Galleon hedge fund founder Raj Rajaratnam leaves Manhattan Federal Court in New York
Galleon hedge fund founder Raj Rajaratnam leaves Manhattan Federal Court in New York April 20, 2011.

The sentence, one of the longest ever in an insider-trading case, was lighter than the 19-and-a-half-year minimum prison term that prosecutors had sought, but is still above the 10 years handed down recently in another major insider trading case. Federal inmates typically must serve at least 85 per cent of their terms before being eligible for release.

It was not immediately clear if Rajaratnam would be ordered to prison immediately or allowed to remain under house arrest while he appeals his conviction. Prosecutors and defense lawyers were still discussing sentencing matters in court after the judge announced the intended prison term.

The Galleon Group fund founder, 54, made no statement on his behalf before the sentence was pronounced by U.S. District Judge Richard Holwell at a court hearing in Manhattan. The judge also ordered him to pay a $10 million fine.

Rajaratnam was convicted of 14 securities fraud and conspiracy charges in May after a two-month trial.

Prosecutors had made Rajaratnam the central figure of a sprawling criminal case, unveiled in October 2009, that touched some of America's top companies, including Goldman Sachs Group Inc, Intel Corp, IBM and the elite McKinsey & Co consultancy.

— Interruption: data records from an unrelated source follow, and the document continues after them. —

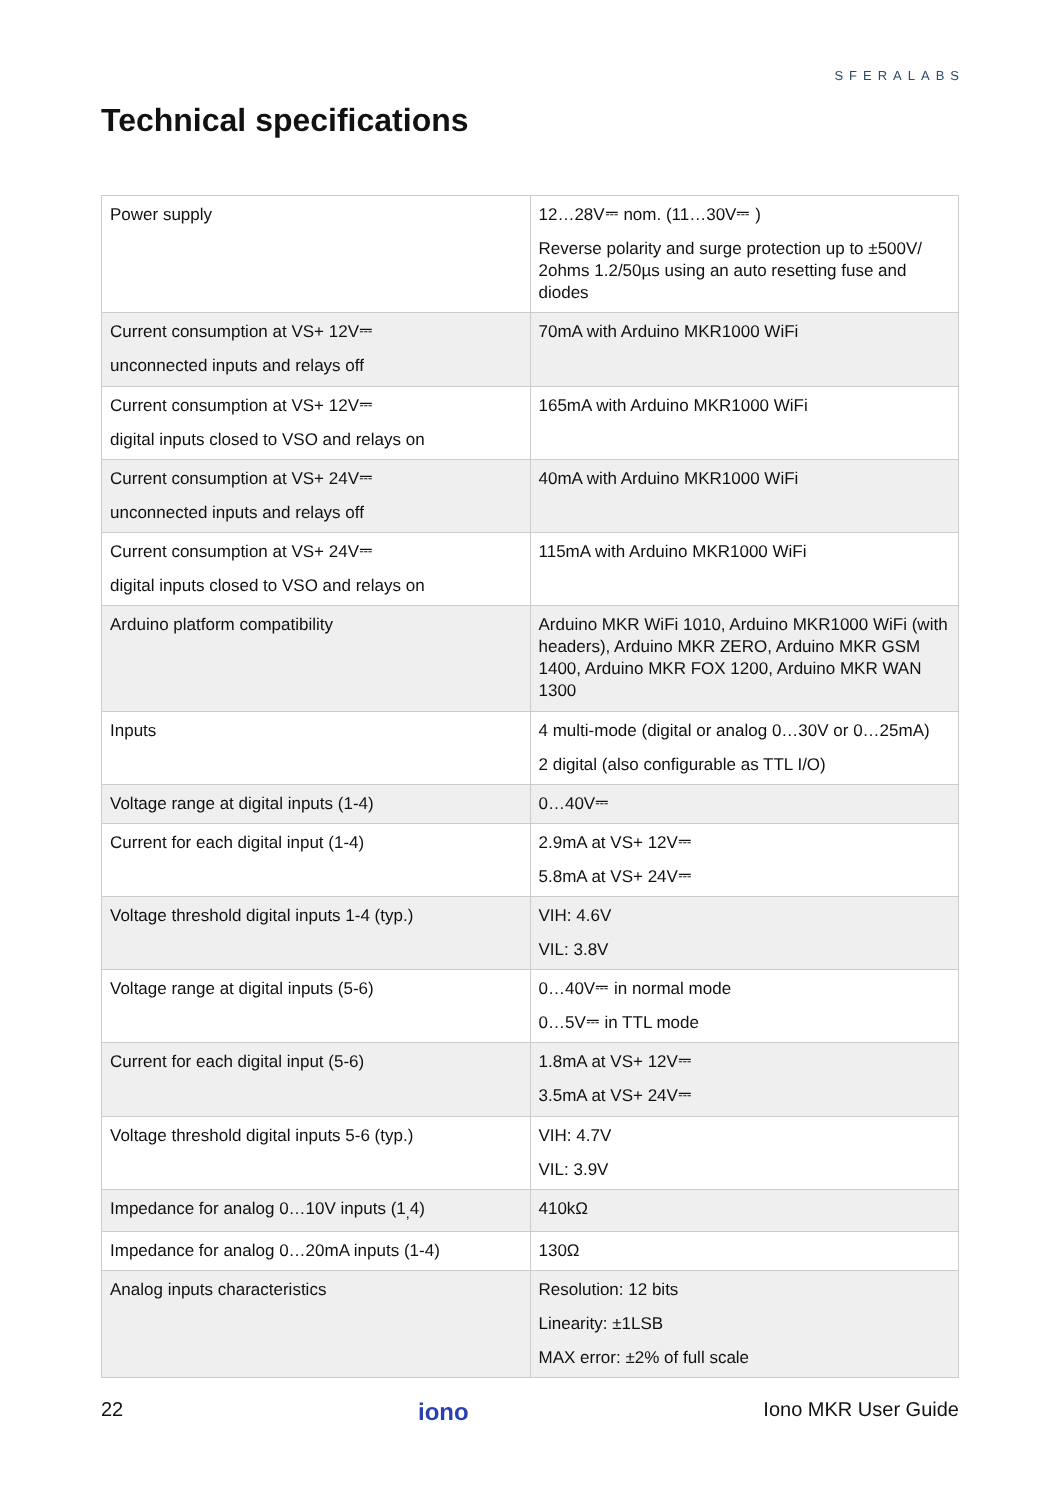SFERALABS
Technical specifications
| Power supply | 12…28V⎓ nom. (11…30V⎓ ) Reverse polarity and surge protection up to ±500V/ 2ohms 1.2/50µs using an auto resetting fuse and diodes |
| Current consumption at VS+ 12V⎓ unconnected inputs and relays off | 70mA with Arduino MKR1000 WiFi |
| Current consumption at VS+ 12V⎓ digital inputs closed to VSO and relays on | 165mA with Arduino MKR1000 WiFi |
| Current consumption at VS+ 24V⎓ unconnected inputs and relays off | 40mA with Arduino MKR1000 WiFi |
| Current consumption at VS+ 24V⎓ digital inputs closed to VSO and relays on | 115mA with Arduino MKR1000 WiFi |
| Arduino platform compatibility | Arduino MKR WiFi 1010, Arduino MKR1000 WiFi (with headers), Arduino MKR ZERO, Arduino MKR GSM 1400, Arduino MKR FOX 1200, Arduino MKR WAN 1300 |
| Inputs | 4 multi-mode (digital or analog 0…30V or 0…25mA) 2 digital (also configurable as TTL I/O) |
| Voltage range at digital inputs (1-4) | 0…40V⎓ |
| Current for each digital input (1-4) | 2.9mA at VS+ 12V⎓ 5.8mA at VS+ 24V⎓ |
| Voltage threshold digital inputs 1-4 (typ.) | VIH: 4.6V VIL: 3.8V |
| Voltage range at digital inputs (5-6) | 0…40V⎓ in normal mode 0…5V⎓ in TTL mode |
| Current for each digital input (5-6) | 1.8mA at VS+ 12V⎓ 3.5mA at VS+ 24V⎓ |
| Voltage threshold digital inputs 5-6 (typ.) | VIH: 4.7V VIL: 3.9V |
| Impedance for analog 0…10V inputs (1<sub>,</sub>4) | 410kΩ |
| Impedance for analog 0…20mA inputs (1-4) | 130Ω |
| Analog inputs characteristics | Resolution: 12 bits Linearity: ±1LSB MAX error: ±2% of full scale |
22 iono Iono MKR User Guide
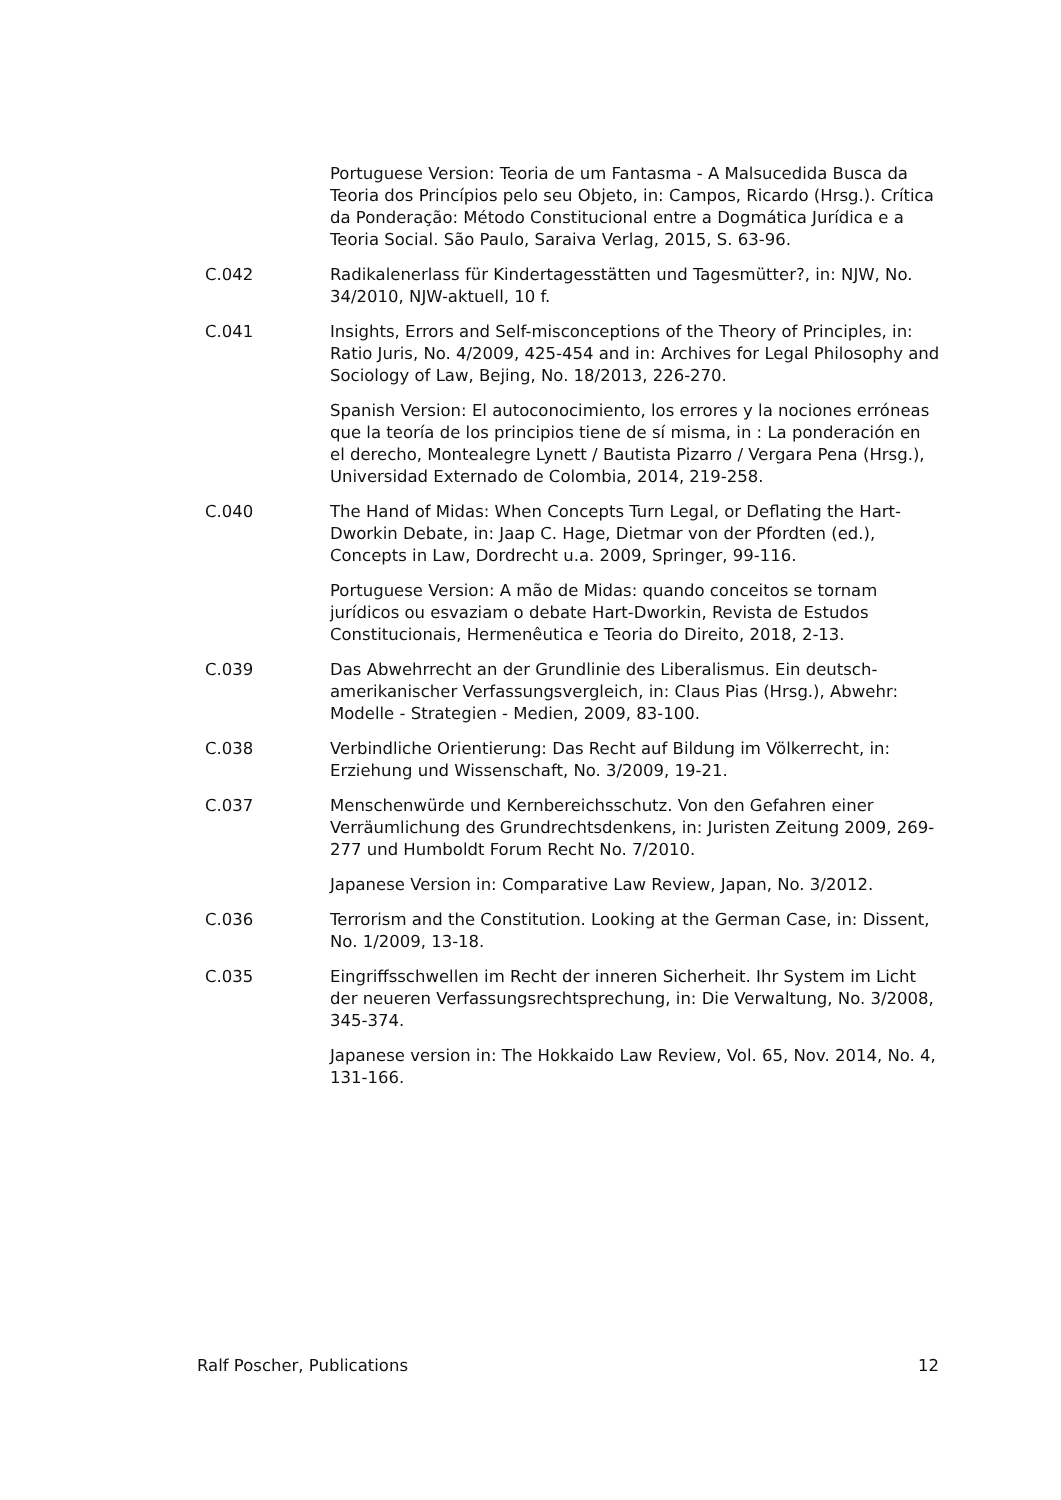Portuguese Version: Teoria de um Fantasma - A Malsucedida Busca da Teoria dos Princípios pelo seu Objeto, in: Campos, Ricardo (Hrsg.). Crítica da Ponderação: Método Constitucional entre a Dogmática Jurídica e a Teoria Social. São Paulo, Saraiva Verlag, 2015, S. 63-96.
C.042 Radikalenerlass für Kindertagesstätten und Tagesmütter?, in: NJW, No. 34/2010, NJW-aktuell, 10 f.
C.041 Insights, Errors and Self-misconceptions of the Theory of Principles, in: Ratio Juris, No. 4/2009, 425-454 and in: Archives for Legal Philosophy and Sociology of Law, Bejing, No. 18/2013, 226-270.
Spanish Version: El autoconocimiento, los errores y la nociones erróneas que la teoría de los principios tiene de sí misma, in : La ponderación en el derecho, Montealegre Lynett / Bautista Pizarro / Vergara Pena (Hrsg.), Universidad Externado de Colombia, 2014, 219-258.
C.040 The Hand of Midas: When Concepts Turn Legal, or Deflating the Hart-Dworkin Debate, in: Jaap C. Hage, Dietmar von der Pfordten (ed.), Concepts in Law, Dordrecht u.a. 2009, Springer, 99-116.
Portuguese Version: A mão de Midas: quando conceitos se tornam jurídicos ou esvaziam o debate Hart-Dworkin, Revista de Estudos Constitucionais, Hermenêutica e Teoria do Direito, 2018, 2-13.
C.039 Das Abwehrrecht an der Grundlinie des Liberalismus. Ein deutsch-amerikanischer Verfassungsvergleich, in: Claus Pias (Hrsg.), Abwehr: Modelle - Strategien - Medien, 2009, 83-100.
C.038 Verbindliche Orientierung: Das Recht auf Bildung im Völkerrecht, in: Erziehung und Wissenschaft, No. 3/2009, 19-21.
C.037 Menschenwürde und Kernbereichsschutz. Von den Gefahren einer Verräumlichung des Grundrechtsdenkens, in: Juristen Zeitung 2009, 269-277 und Humboldt Forum Recht No. 7/2010.
Japanese Version in: Comparative Law Review, Japan, No. 3/2012.
C.036 Terrorism and the Constitution. Looking at the German Case, in: Dissent, No. 1/2009, 13-18.
C.035 Eingriffsschwellen im Recht der inneren Sicherheit. Ihr System im Licht der neueren Verfassungsrechtsprechung, in: Die Verwaltung, No. 3/2008, 345-374.
Japanese version in: The Hokkaido Law Review, Vol. 65, Nov. 2014, No. 4, 131-166.
Ralf Poscher, Publications 12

"There's no one who's Mr. Rajaratnam's equal in terms of the length and breadth of his insider trading crimes," Assistant U.S. Attorney Reed Brodsky told the court, urging for the maximum punishment.

Prosecutors called Rajaratnam the "modern face" of insider trading, putting him in a dubious pantheon of Wall Street power players such as takeover specialist Ivan Boesky and junk bond financier Michael Milken, principal figures in a mid-1980s insider-trading case. Both men served about two years in prison.